On iOS we had the opportunity to learn from the weaknesses in the previous two implementations.

The same team built the frontend, storage, and Sync, so we put logic and state in the right places. We track Sync-related metadata directly in storage. We can tightly integrate with bulk-deletion operations like Clear Private Data, and change tracking doesn’t rely on timestamps: it’s an integral part of making the change itself.
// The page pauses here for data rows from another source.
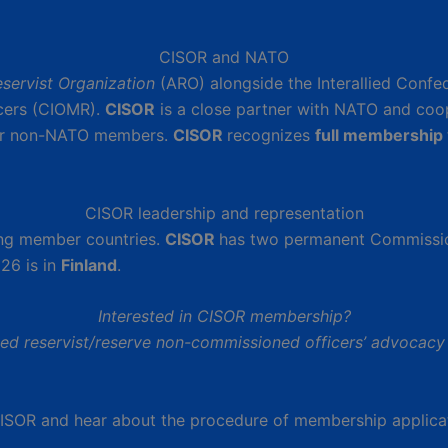
CISOR and NATO
servist Organization
(ARO) alongside the Interallied Confe
icers (CIOMR).
CISOR
is a close partner with NATO and coo
r non-NATO members.
CISOR
recognizes
full membership
CISOR leadership and representation
ong member countries.
CISOR
has two permanent Commissi
26 is in
Finland
.
Interested in CISOR membership?
zed reservist/reserve non-commissioned officers’ advocacy 
CISOR and hear about the procedure of membership applica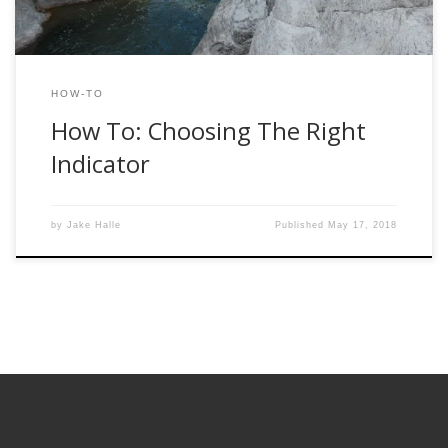
HOW-TO
How To: Choosing The Right
Indicator
by
Jake Halle
Published
May 17, 2018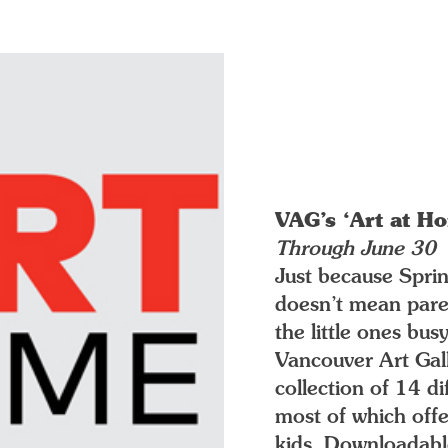
VAG’s ‘Art at H
Through June 30
Just because Spring
doesn’t mean paren
the little ones bus
Vancouver Art Gal
collection of 14 d
most of which offe
kids. Downloadabl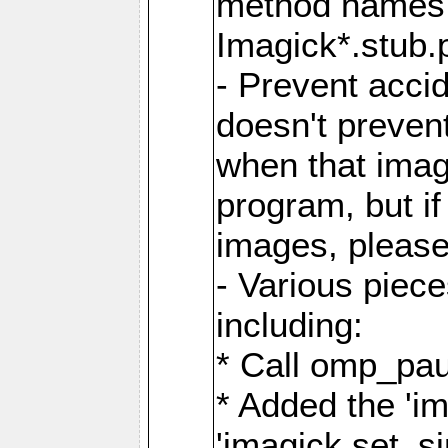
method names a
Imagick*.stub.p
- Prevent acci
doesn't prevent
when that image
program, but i
images, please
- Various piec
including:
* Call omp_pau
* Added the 'i
'imagick.set_si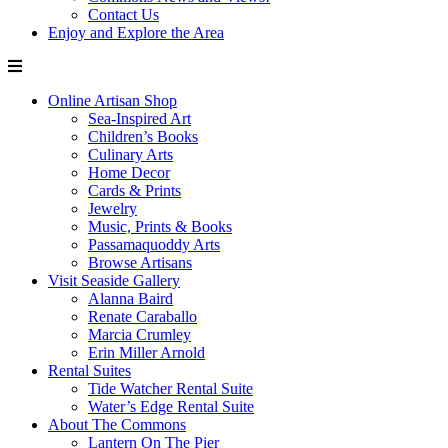
Contact Us
Enjoy and Explore the Area
Online Artisan Shop
Sea-Inspired Art
Children’s Books
Culinary Arts
Home Decor
Cards & Prints
Jewelry
Music, Prints & Books
Passamaquoddy Arts
Browse Artisans
Visit Seaside Gallery
Alanna Baird
Renate Caraballo
Marcia Crumley
Erin Miller Arnold
Rental Suites
Tide Watcher Rental Suite
Water’s Edge Rental Suite
About The Commons
Lantern On The Pier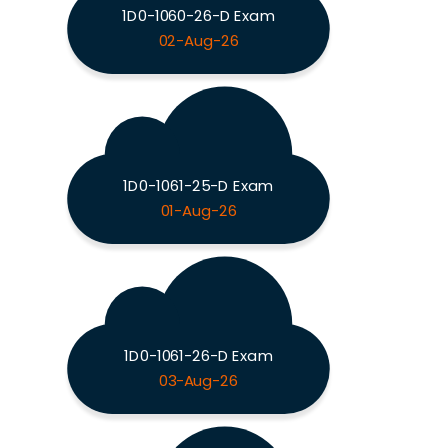
1D0-1060-26-D Exam
02-Aug-26
1D0-1061-25-D Exam
01-Aug-26
1D0-1061-26-D Exam
03-Aug-26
We also record enough data to do proper three-way merges, which avoids a swath of quiet data loss bugs that have plagued Sync over the years (e.g., recent password changes being undone).

We incrementally apply chunks of records, downloaded in batches, so we rarely need to re-download anything in the case of mid-sync failures.

And we buffer downloaded records where appropriate, so the scary part of syncing — actually changing the database — can be done locally with offline data, even within a single transaction.

Storage on iOS is significantly more involved as a result: we have sync_status columns on each table, and typically have two tables per datatype to track the original shared parent of a row. Bookmark sync is shaping up to involve six tables. But the behavior of the system is dramatically more predictable; this is a case of modeling essential complexity, not over-complicating. So far the bug rate is low, and our visibility into the interactions between parts of the code is good — for example, it’s just not possible for Steph to implement bulk deletions of logins without having to go through the BrowserLogins protocol, which does all the right flipping of change flags.

In the future we’re hoping to see some of the work around batching, use of in-storage tracking flags, and three-way merge make it back to Android and eventually to desktop. Mobile first!